Mark Posniak, managing director, Dragonfly Property Finance
"There will be a huge amount of hypothesising about the fate of the UK property market, but it's impossible to know the full ramifications of the leave vote.
"How the Bank of England, the government, the financial markets and economy react today and in the weeks and months ahead will be crucial to how the property market performs.
"Caution, reduced transaction levels and downward pressure on prices in the months ahead are almost certain but we should not write off the property market.
"Despite the magnitude of the result, the structural supply issue underpinning the UK's property market may well prevent prices falling materially. Overseas demand may also increase on the back of the decimated pound. For many overseas investors, buying British property just got a lot cheaper.
"Short-term liquidity issues are possible, if not likely, among bank lenders and non-bank lenders that have bank funding lines. In the days and weeks ahead, banks and every other type of lender will be monitoring events forensically.
"With leave winning the referendum, the appetite for risk will almost certainly reduce until we have a better understanding of what we're facing."
Adrian Lowcock, head of investing, AXA Wealth
"There is no doubt a leave result is going to provide more uncertainty and therefore volatility in markets in the coming days and weeks. The impact of a leave vote will weigh on the UK much longer than a remain vote ever would. The UK stock market is likely to have a Brexit discount for sometime, as our politicians negotiate with the European Union.
"Times of uncertainty will knock investor confidence as they see falling share prices and panicked experts predict doom and gloom. This leads to making quick and often irrational decisions, such as selling after the market has fallen.
"Investors need to remember that, in the short run, markets overemphasise the importance of current events while they barely register over the long run as markets revert back to fundamentals. Companies will adjust and the British economy will adapt.
"Investors need to look through all the noise and remain focused on their personal goals. Any sell-off will produce opportunities for prudent investors looking at the big picture and focused on the longer term.

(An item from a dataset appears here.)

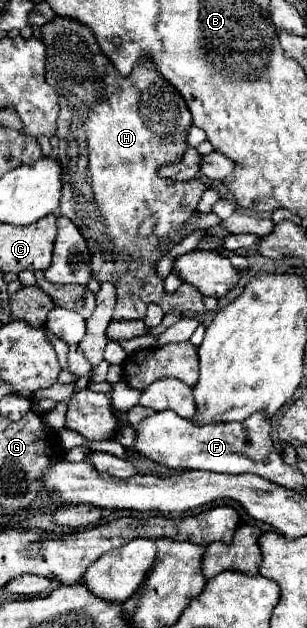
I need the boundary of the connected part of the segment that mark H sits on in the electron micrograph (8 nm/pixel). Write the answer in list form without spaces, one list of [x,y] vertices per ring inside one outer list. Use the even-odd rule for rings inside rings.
[[[55,16],[51,22],[43,24],[41,28],[41,40],[47,48],[45,56],[47,56],[47,62],[45,62],[45,70],[47,70],[47,84],[53,86],[53,90],[59,94],[59,106],[61,106],[61,112],[59,112],[59,120],[57,120],[57,138],[59,138],[59,164],[61,164],[61,182],[63,182],[63,188],[61,188],[61,214],[67,216],[71,222],[75,222],[75,226],[79,228],[79,232],[83,234],[83,238],[87,240],[87,246],[91,250],[91,268],[93,268],[93,274],[95,274],[95,280],[97,282],[115,282],[115,288],[117,288],[117,306],[115,306],[115,312],[113,312],[113,318],[115,320],[135,320],[135,318],[143,318],[145,316],[145,310],[147,310],[147,304],[151,302],[157,302],[163,312],[179,312],[179,314],[185,314],[185,312],[197,312],[197,314],[205,314],[207,308],[203,304],[203,296],[193,290],[193,286],[189,284],[181,284],[177,288],[175,294],[167,294],[165,288],[163,288],[163,280],[157,278],[157,272],[155,272],[155,264],[157,260],[165,254],[161,250],[161,236],[171,236],[171,238],[179,238],[179,230],[181,230],[181,224],[195,212],[197,208],[197,202],[201,198],[201,194],[207,190],[207,186],[203,182],[199,182],[197,178],[189,180],[189,182],[169,182],[165,178],[159,178],[157,176],[157,170],[167,164],[167,162],[173,162],[177,160],[185,148],[187,148],[187,130],[191,128],[191,112],[183,100],[183,96],[155,70],[155,66],[149,62],[149,60],[141,60],[129,76],[121,76],[119,70],[111,64],[111,60],[103,54],[101,46],[97,44],[95,40],[95,34],[91,28],[87,28],[85,24],[79,24],[79,20],[71,20],[67,16]],[[149,216],[157,216],[157,228],[155,232],[149,236],[149,238],[139,238],[137,236],[137,228],[139,224],[149,218]]]

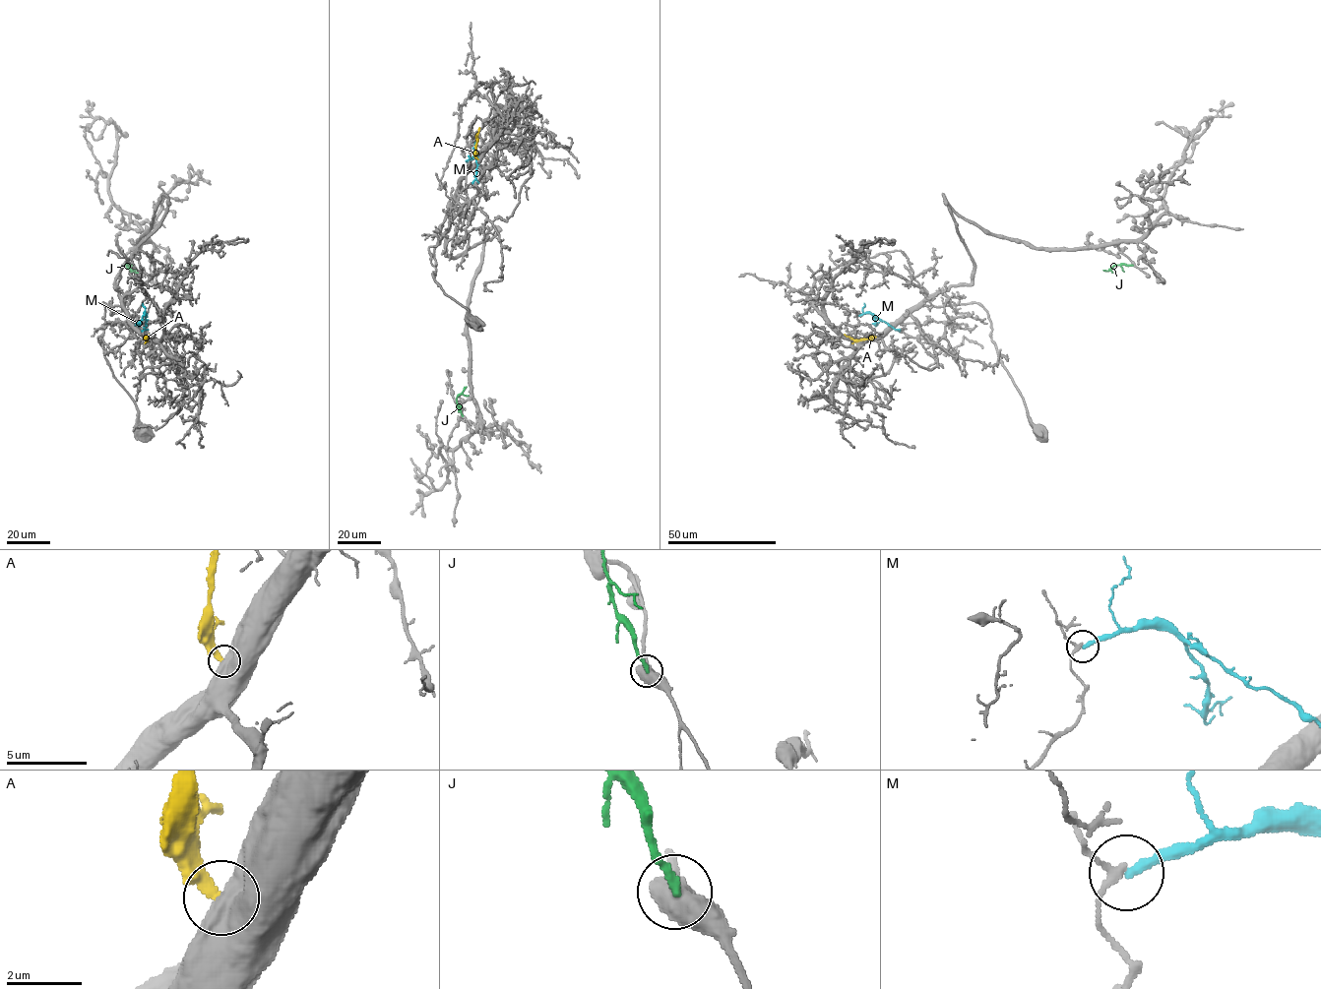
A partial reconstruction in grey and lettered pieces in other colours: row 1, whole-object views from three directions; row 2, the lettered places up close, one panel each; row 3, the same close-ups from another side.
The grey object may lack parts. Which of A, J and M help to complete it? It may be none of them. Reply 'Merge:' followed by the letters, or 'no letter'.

"A weaker sterling will help the UK become more competitive and could boost the earnings of many of UK's large companies where the bulk of profits are made overseas."
Charles Hepworth, investment director, GAM
"The UK's decision to leave the EU has come as a surprise, given recent polls. We now expect sterling to weaken considerably to nearer parity against the euro and the 1.20 region against the dollar.
"Looking at the UK equity market, we expect some reasonably large declines in prices of between 15-20% over the next few months. UK growth downgrades of up to an annualised 1% drop in GDP over the next decade is highly likely, with the greatest impacts being seen over the next few years. European equity markets will also come under severe pressure on the perceived fracturing of the EU.
"Should UK equity exposure be required for specific client mandates, then relative safety could be found in the larger cap end of the market, but expect mid and smaller-cap companies to come under significant pressure. A risk-off mode to European equities in general would be the most prudent option at this time."